Mangkir Dua Kali, Nadiem Kini Duduk di Kursi Terdakwa

 

mantan Mendikbudristek Nadiem Makarim 

JAKARTA.Editor — Perkara dugaan korupsi pengadaan sistem Chromebook di Kementerian Pendidikan, Kebudayaan, Riset, dan Teknologi memasuki babak penting. Setelah beberapa kali absen, mantan Mendikbudristek Nadiem Makarim akhirnya dijadwalkan hadir dalam sidang pembacaan dakwaan hari ini, Senin (5/1/2026), di Pengadilan Tipikor Jakarta Pusat.

Sidang dimulai pukul 10.00 WIB di Ruang Hatta Ali. Informasi tersebut disampaikan Juru Bicara PN Jakpus, M. Firman Akbar, melalui keterangan tertulis kepada media.

“Sidang Perkara Tipikor dengan terdakwa Nadiem Anwar Makarim kembali dijadwalkan hari ini, dengan agenda pembacaan surat dakwaan oleh JPU,” ujar Firman.

Dua Kali Mangkir, Kini Jadi Sorotan Publik

Persidangan ini menjadi sorotan nasional karena sebelumnya dua kali ditunda akibat ketidakhadiran Nadiem dengan alasan sakit.
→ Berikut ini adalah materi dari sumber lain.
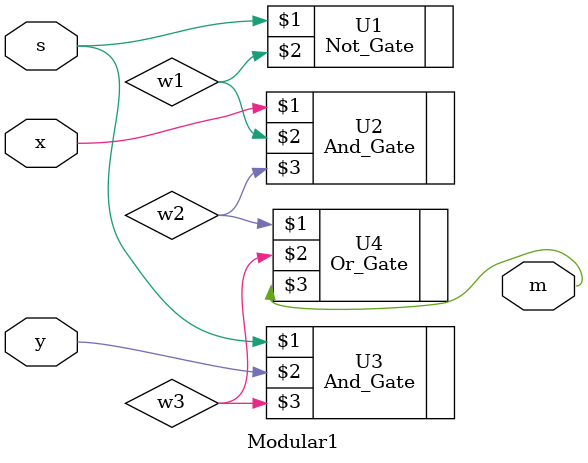
<source format=sv>
module Modular1(x,y,s,m); //dawd
  input x,y,s; //awda
  output m; //dwwd
  wire w1,w2,w3;

  Not_Gate U1(s,w1);//adawd
  And_Gate U2(x,w1,w2);//Awdawd
  And_Gate U3(s,y,w3);//grdgrd
  Or_Gate U4(w2,w3,m);  //awaw
endmodule
</source>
Penundaan tersebut menimbulkan kritik publik yang menuntut konsistensi penegakan hukum.

Pengadilan berharap kehadiran terdakwa kali ini dapat memperlancar proses persidangan yang sempat berlarut.

“Kami berharap JPU dapat menghadirkan terdakwa agar agenda pembacaan dakwaan dapat terlaksana,” tambah Firman.

Kasus Besar di Balik Proyek Digitalisasi Pendidikan

Kasus ini menyeret nama besar Nadiem yang selama ini dikenal sebagai simbol reformasi pendidikan. Ia diduga terlibat dalam penyimpangan pengadaan sistem Chromebook—proyek bernilai besar yang seharusnya mendorong transformasi digital di sekolah-sekolah Indonesia.

Sebelumnya, Kejaksaan Agung membantarkan penahanan Nadiem karena alasan kesehatan. Kepala Pusat Penerangan Hukum Kejagung, Anang Supriatna, menyebutkan bahwa yang bersangkutan membutuhkan perawatan intensif sejak 8 Desember 2025.

“Benar, yang bersangkutan dibantarkan di rumah sakit karena sakit dan memerlukan perawatan,” kata Anang pada Kamis (11/12/2025).

Publik Menanti Ketegasan Penegak Hukum

Kasus ini dipandang sebagai ujian serius bagi komitmen negara dalam menindak korupsi tanpa pandang bulu. Banyak pihak menilai penanganan perkara ini akan menjadi tolok ukur transparansi dan independensi penegakan hukum terhadap pejabat publik.

Kini, publik menunggu: apakah sidang hari ini benar-benar mengakhiri rangkaian ketidakhadiran terdakwa, atau justru kembali tertunda? Semua akan terjawab dalam agenda pembacaan dakwaan yang berlangsung di Pengadilan Tipikor Jakarta Pusat.